Inspectors from the European Commission, the European Central Bank and the International Monetary Fund visited Cyprus in July to assess the progress on strengthening public finances.“Staff concluded that Cyprus‘ economic adjustment programme is on track,” said the draft report, obtained by Reuters.
The report, which must be approved by EU finance ministers, means the next tranche of aid – €1.5 billion from the eurozone’s bailout fund – will be disbursed. The sum will not be in cash but in the form of bonds that will be used to recapitalise the island’s financial sector excluding the Bank of Cyprus, which has a separate restructuring plan, and Laiki Bank, which has been closed down. The IMF will separately disburse the next €86 million tranche of its share of the bailout.

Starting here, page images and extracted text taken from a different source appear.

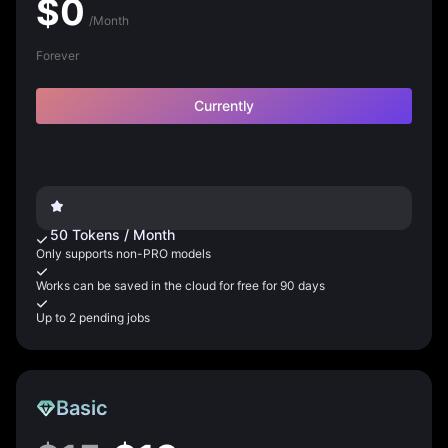
$
0
/Month
Forever
Currently
50
Tokens
/
Month
Only supports non-PRO models
Works can be saved in the cloud for free for 90 days
Up to 2 pending jobs
Basic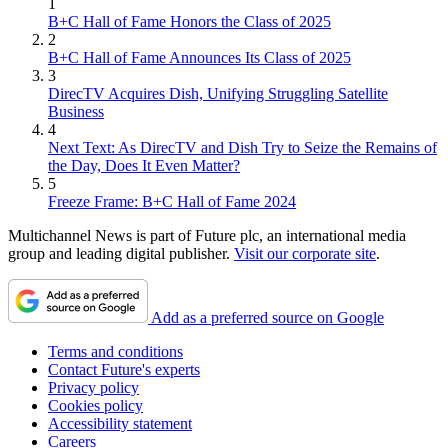
1
B+C Hall of Fame Honors the Class of 2025
2
B+C Hall of Fame Announces Its Class of 2025
3
DirecTV Acquires Dish, Unifying Struggling Satellite
Business
4
Next Text: As DirecTV and Dish Try to Seize the Remains of
the Day, Does It Even Matter?
5
Freeze Frame: B+C Hall of Fame 2024
Multichannel News is part of Future plc, an international media
group and leading digital publisher.
Visit our corporate site
.
Add as a preferred source on Google
Terms and conditions
Contact Future's experts
Privacy policy
Cookies policy
Accessibility statement
Careers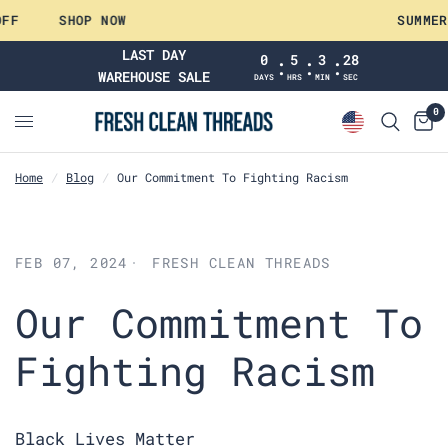
FF
SHOP NOW
SUMMER
LAST DAY
0
5
3
28
:
:
:
WAREHOUSE SALE
DAYS
HRS
MIN
SEC
0
Home
/
Blog
/
Our Commitment To Fighting Racism
FEB 07, 2024
FRESH CLEAN THREADS
Our Commitment To
Fighting Racism
Black Lives Matter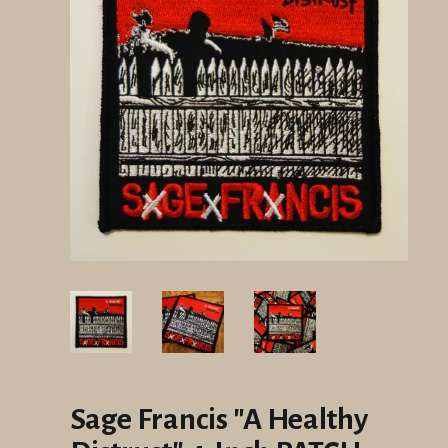
Sage Francis "A Healthy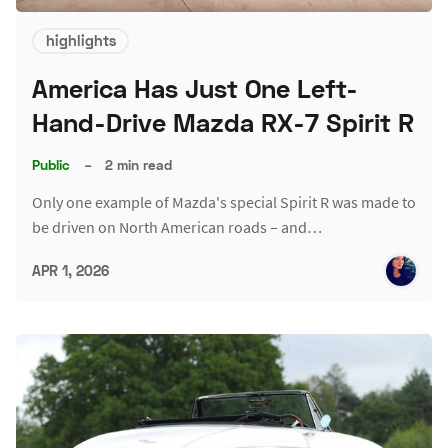
highlights
America Has Just One Left-
Hand-Drive Mazda RX-7 Spirit R
Public
–
2 min read
Only one example of Mazda's special Spirit R was made to
be driven on North American roads – and…
APR 1, 2026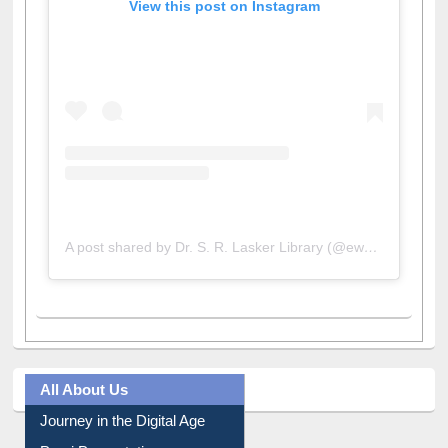
View this post on Instagram
A post shared by Dr. S. R. Lasker Library (@ewulibrarybd)
All About Us
Journey in the Digital Age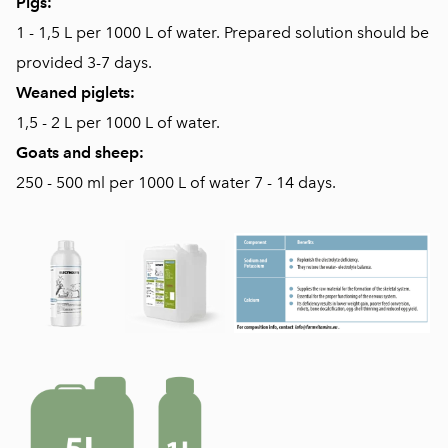
Pigs:
1 - 1,5 L per 1000 L of water. Prepared solution should be
provided 3-7 days.
Weaned piglets:
1,5 - 2 L per 1000 L of water.
Goats and sheep:
250 - 500 ml per 1000 L of water 7 - 14 days.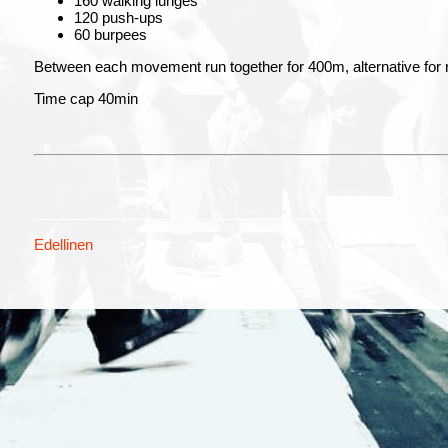
160 walking lunges
120 push-ups
60 burpees
Between each movement run together for 400m, alternative for
Time cap 40min
Edellinen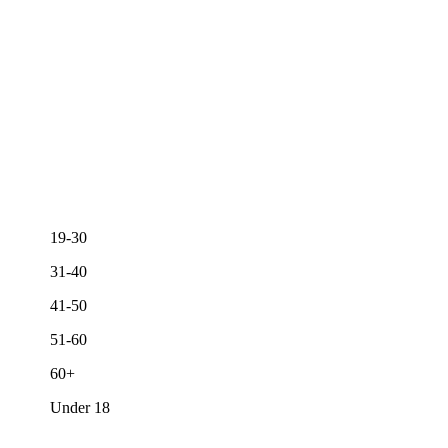
19-30
31-40
41-50
51-60
60+
Under 18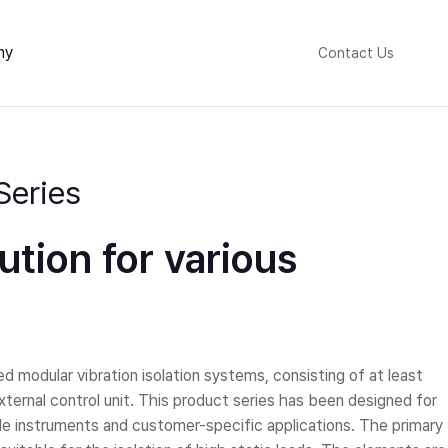
ny
Contact Us
Series
lution for various
 modular vibration isolation systems, consisting of at least
xternal control unit. This product series has been designed for
cale instruments and customer-specific applications. The primary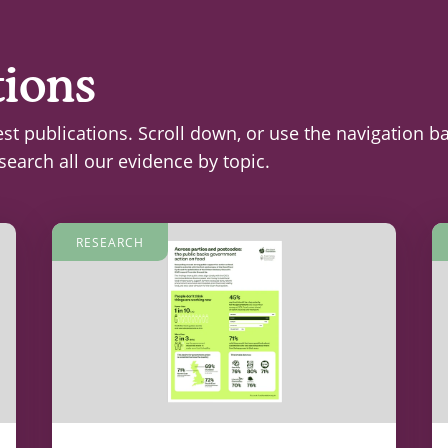
tions
est publications. Scroll down, or use the navigation b
search all our evidence by topic.
RESEARCH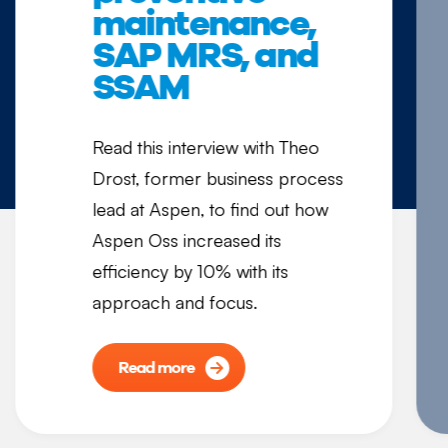
maintenance,
SAP MRS, and
SSAM
Read this interview with Theo
Drost, former business process
lead at Aspen, to find out how
Aspen Oss increased its
efficiency by 10% with its
approach and focus.
Read more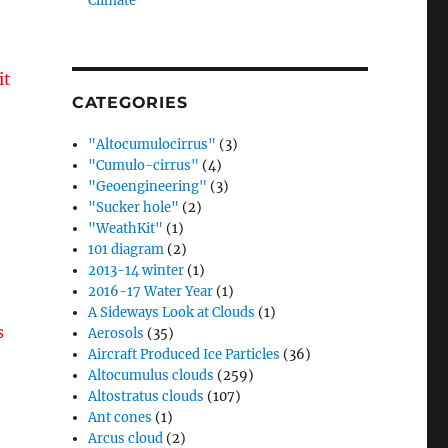
Climate”
it
CATEGORIES
"Altocumulocirrus"
(3)
"Cumulo-cirrus"
(4)
"Geoengineering"
(3)
"Sucker hole"
(2)
"WeathKit"
(1)
101 diagram
(2)
2013-14 winter
(1)
2016-17 Water Year
(1)
A Sideways Look at Clouds
(1)
s
Aerosols
(35)
Aircraft Produced Ice Particles
(36)
Altocumulus clouds
(259)
Altostratus clouds
(107)
Ant cones
(1)
Arcus cloud
(2)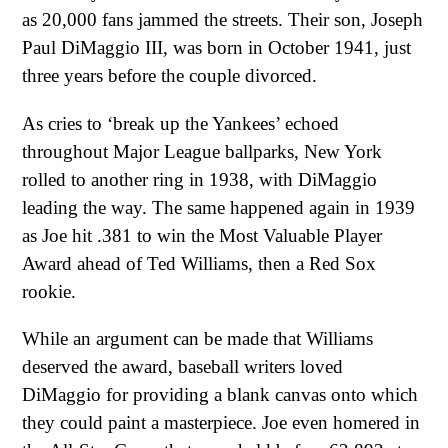
as 20,000 fans jammed the streets. Their son, Joseph
Paul DiMaggio III, was born in October 1941, just
three years before the couple divorced.
As cries to ‘break up the Yankees’ echoed
throughout Major League ballparks, New York
rolled to another ring in 1938, with DiMaggio
leading the way. The same happened again in 1939
as Joe hit .381 to win the Most Valuable Player
Award ahead of Ted Williams, then a Red Sox
rookie.
While an argument can be made that Williams
deserved the award, baseball writers loved
DiMaggio for providing a blank canvas onto which
they could paint a masterpiece. Joe even homered in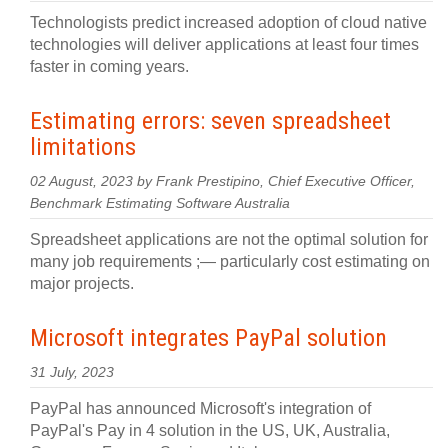
Technologists predict increased adoption of cloud native
technologies will deliver applications at least four times
faster in coming years.
Estimating errors: seven spreadsheet
limitations
02 August, 2023 by Frank Prestipino, Chief Executive Officer,
Benchmark Estimating Software Australia
Spreadsheet applications are not the optimal solution for
many job requirements ;— particularly cost estimating on
major projects.
Microsoft integrates PayPal solution
31 July, 2023
PayPal has announced Microsoft's integration of
PayPal's Pay in 4 solution in the US, UK, Australia,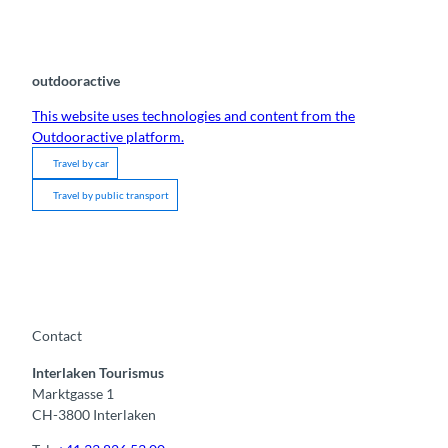
outdooractive
This website uses technologies and content from the
Outdooractive platform.
Travel by car
Travel by public transport
Contact
Interlaken Tourismus
Marktgasse 1
CH-3800 Interlaken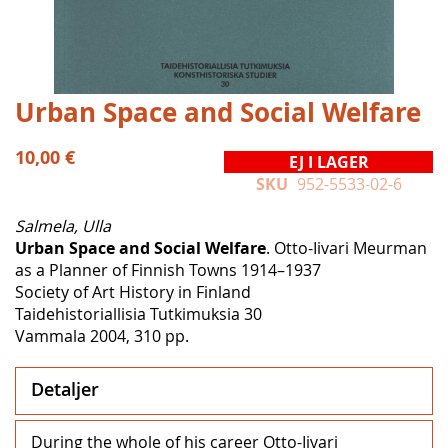
Hoppa
Urban Space and Social Welfare
till
början
10,00 €
EJ I LAGER
av
SKU
952-5533-02-6
bildgalleriet
Salmela, Ulla
Urban Space and Social Welfare
. Otto-Iivari Meurman
as a Planner of Finnish Towns 1914–1937
Society of Art History in Finland
Taidehistoriallisia Tutkimuksia 30
Vammala 2004, 310 pp.
Detaljer
During the whole of his career Otto-Iivari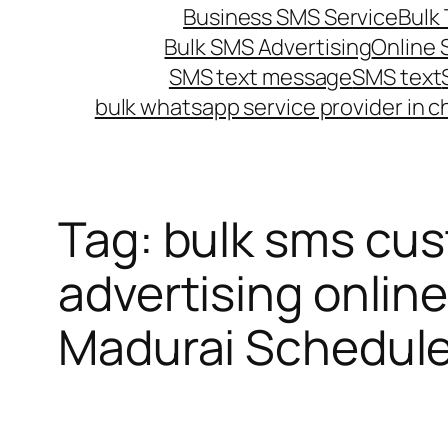
Business SMS Service
Bulk 
Bulk SMS Advertising
Online
SMS text message
SMS text
bulk whatsapp service provider in c
Tag:
bulk sms cus
advertising online
Madurai Schedul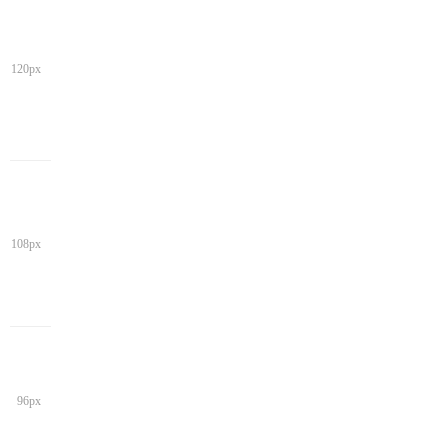
120px
108px
96px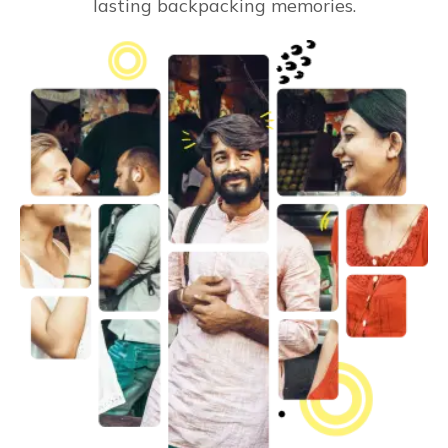
lasting backpacking memories.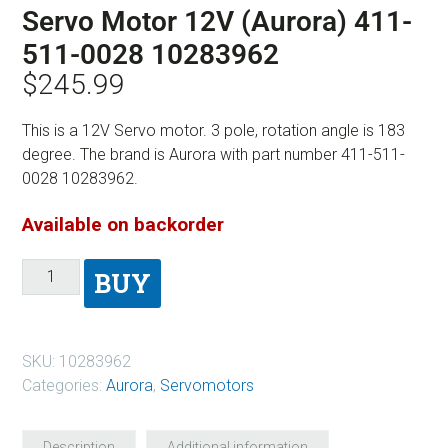
Servo Motor 12V (Aurora) 411-
511-0028 10283962
$
245.99
This is a 12V Servo motor. 3 pole, rotation angle is 183
degree. The brand is Aurora with part number 411-511-
0028 10283962.
Available on backorder
BUY
SKU:
10283962
Categories:
Aurora
,
Servomotors
Description
Additional information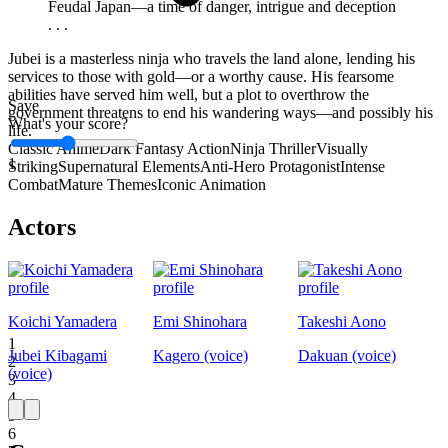
Feudal Japan—a time of danger, intrigue and deception
. . .
Jubei is a masterless ninja who travels the land alone, lending his
services to those with gold—or a worthy cause. His fearsome
abilities have served him well, but a plot to overthrow the
Save
government threatens to end his wandering ways—and possibly his
What's your score?
life.
Classic Anime
Dark Fantasy Action
Ninja Thriller
Visually
1
Striking
Supernatural Elements
Anti-Hero Protagonist
Intense
Combat
Mature Themes
Iconic Animation
Actors
Koichi Yamadera
Emi Shinohara
Takeshi Aono
1
Jubei Kibagami
Kagero (voice)
Dakuan (voice)
2
(voice)
3
4
5
6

“The authorities have taken decisive steps to stabilise the financial sector and have been gradually relaxing deposit restrictions and capital controls,” the report said. The island economy, hit hard by the restructuring of its once oversized banking sector, is expected to contract 8.7% this year after shrinking 2.4% in 2012. It is expected to contract a further 3.9% in 2014 and will only start to grow again in 2015, by a forecast 1.1%.
Nicosia is expected to have a budget deficit of 6.5% of GDP this year, up from 6.3% last year. It is forecast to rise to 8.4% in 2014 before falling to 6.3% again in 2015 and 2.9% in 2016. “The fiscal targets have been met as a result of significant fiscal consolidation measures underway and prudent budget execution,” the report said. “Structural reforms have been taken forward in important areas, although delays and partial compliance were observed in a number of cases.”
The report said there were no changes so far to the key macro-economic and fiscal forecasts, which could change the initial assumption that Cypriot debt would peak at around 127% of GDP in 2015 and decline to 123% in 2016.